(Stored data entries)
━━━━━━━━
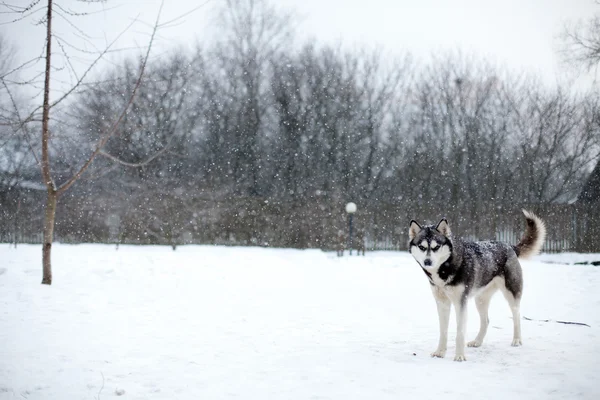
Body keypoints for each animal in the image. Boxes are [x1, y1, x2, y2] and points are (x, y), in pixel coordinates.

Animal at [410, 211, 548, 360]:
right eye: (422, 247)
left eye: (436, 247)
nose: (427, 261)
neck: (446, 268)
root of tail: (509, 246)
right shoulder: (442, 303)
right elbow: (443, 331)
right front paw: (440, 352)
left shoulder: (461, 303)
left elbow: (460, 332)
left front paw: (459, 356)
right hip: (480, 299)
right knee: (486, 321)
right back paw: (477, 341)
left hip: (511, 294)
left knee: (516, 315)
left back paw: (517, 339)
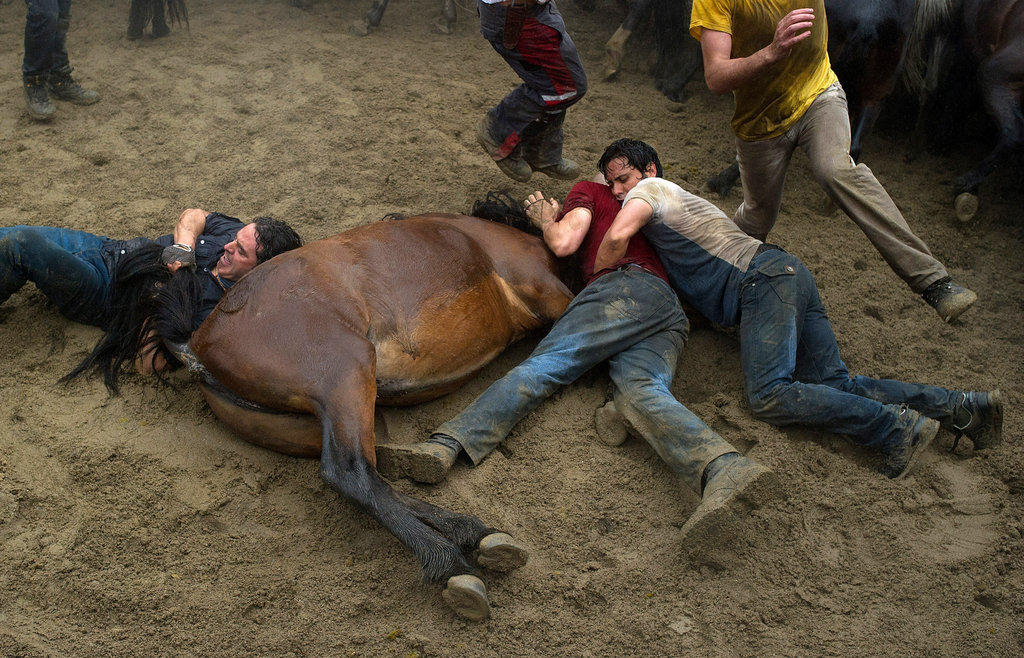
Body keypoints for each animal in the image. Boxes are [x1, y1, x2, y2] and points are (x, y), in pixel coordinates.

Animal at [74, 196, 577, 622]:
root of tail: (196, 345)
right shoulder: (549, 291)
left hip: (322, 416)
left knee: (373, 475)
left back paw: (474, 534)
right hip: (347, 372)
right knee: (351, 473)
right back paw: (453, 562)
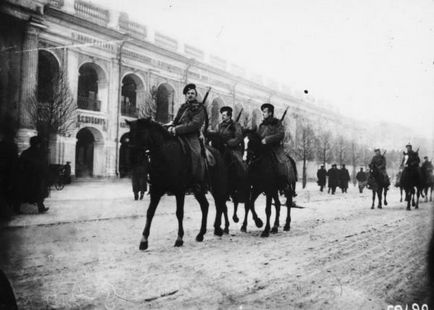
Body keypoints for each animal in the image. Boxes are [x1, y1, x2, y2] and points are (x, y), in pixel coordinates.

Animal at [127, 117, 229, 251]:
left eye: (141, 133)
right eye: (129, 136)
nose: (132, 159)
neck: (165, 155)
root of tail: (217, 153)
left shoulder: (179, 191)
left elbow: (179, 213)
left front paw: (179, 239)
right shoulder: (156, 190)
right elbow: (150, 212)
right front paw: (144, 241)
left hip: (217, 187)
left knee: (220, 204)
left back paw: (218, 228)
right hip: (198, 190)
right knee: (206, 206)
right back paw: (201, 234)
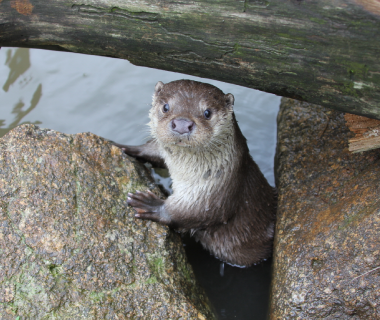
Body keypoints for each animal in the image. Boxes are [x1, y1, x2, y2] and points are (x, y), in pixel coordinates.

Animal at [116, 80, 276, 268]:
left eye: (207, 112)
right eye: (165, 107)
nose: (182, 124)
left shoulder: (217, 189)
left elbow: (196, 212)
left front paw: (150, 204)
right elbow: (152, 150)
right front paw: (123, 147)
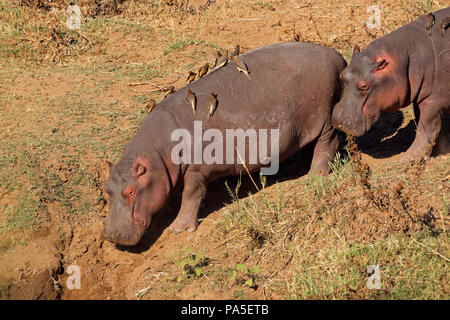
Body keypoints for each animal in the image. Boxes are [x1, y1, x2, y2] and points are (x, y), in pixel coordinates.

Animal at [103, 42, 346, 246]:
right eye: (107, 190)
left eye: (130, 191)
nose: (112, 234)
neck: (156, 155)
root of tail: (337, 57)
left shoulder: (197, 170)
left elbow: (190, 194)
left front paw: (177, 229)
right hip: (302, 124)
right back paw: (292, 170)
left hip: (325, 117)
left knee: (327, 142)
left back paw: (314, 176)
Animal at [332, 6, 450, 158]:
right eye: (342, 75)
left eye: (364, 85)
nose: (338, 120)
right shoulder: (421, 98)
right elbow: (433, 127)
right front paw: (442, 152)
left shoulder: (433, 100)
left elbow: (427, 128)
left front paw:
━━━━━━━━
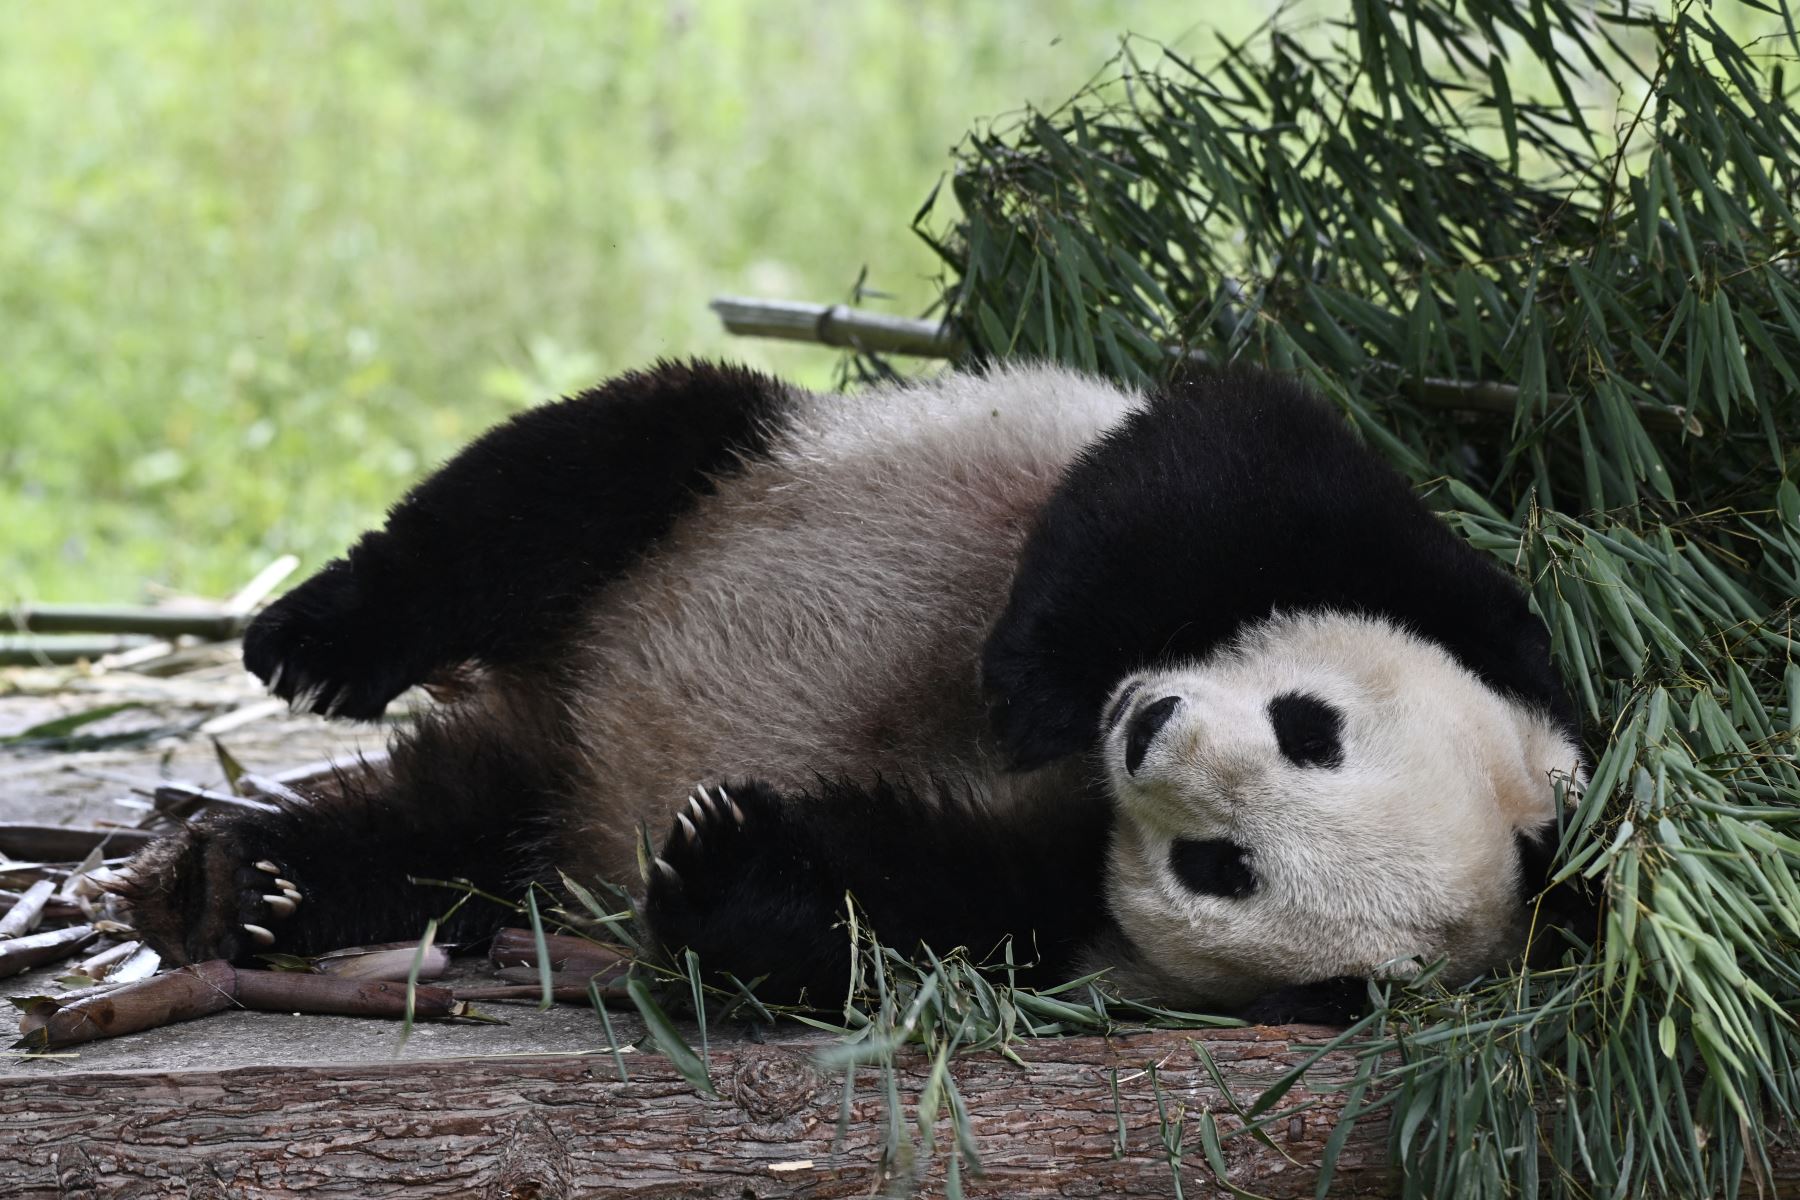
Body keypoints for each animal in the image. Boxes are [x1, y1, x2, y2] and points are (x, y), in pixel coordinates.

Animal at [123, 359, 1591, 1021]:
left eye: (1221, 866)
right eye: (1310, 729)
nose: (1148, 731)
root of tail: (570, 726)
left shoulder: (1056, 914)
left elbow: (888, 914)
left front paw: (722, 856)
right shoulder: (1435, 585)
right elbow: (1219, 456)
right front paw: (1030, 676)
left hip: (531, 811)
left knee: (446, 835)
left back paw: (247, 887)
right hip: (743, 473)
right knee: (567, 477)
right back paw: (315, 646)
━━━━━━━━
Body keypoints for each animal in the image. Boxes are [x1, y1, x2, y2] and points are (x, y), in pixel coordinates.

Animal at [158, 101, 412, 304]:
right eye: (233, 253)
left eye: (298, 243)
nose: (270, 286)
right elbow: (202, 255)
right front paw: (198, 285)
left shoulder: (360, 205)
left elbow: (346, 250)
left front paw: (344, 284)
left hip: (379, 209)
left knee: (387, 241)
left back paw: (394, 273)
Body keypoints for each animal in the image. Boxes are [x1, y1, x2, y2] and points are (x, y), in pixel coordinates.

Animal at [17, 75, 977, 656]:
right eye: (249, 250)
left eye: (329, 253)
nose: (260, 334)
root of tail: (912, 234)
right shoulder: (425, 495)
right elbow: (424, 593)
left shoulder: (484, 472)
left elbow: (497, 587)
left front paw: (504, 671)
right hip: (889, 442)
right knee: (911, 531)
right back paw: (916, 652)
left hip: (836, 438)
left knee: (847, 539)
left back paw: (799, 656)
━━━━━━━━
The answer must be every line from the entries above that holds the string "root".

root of tail: (509, 246)
root of tail: (196, 345)
root of tail: (217, 153)
root of tail: (337, 57)
root of tail: (570, 726)
root of tail: (912, 234)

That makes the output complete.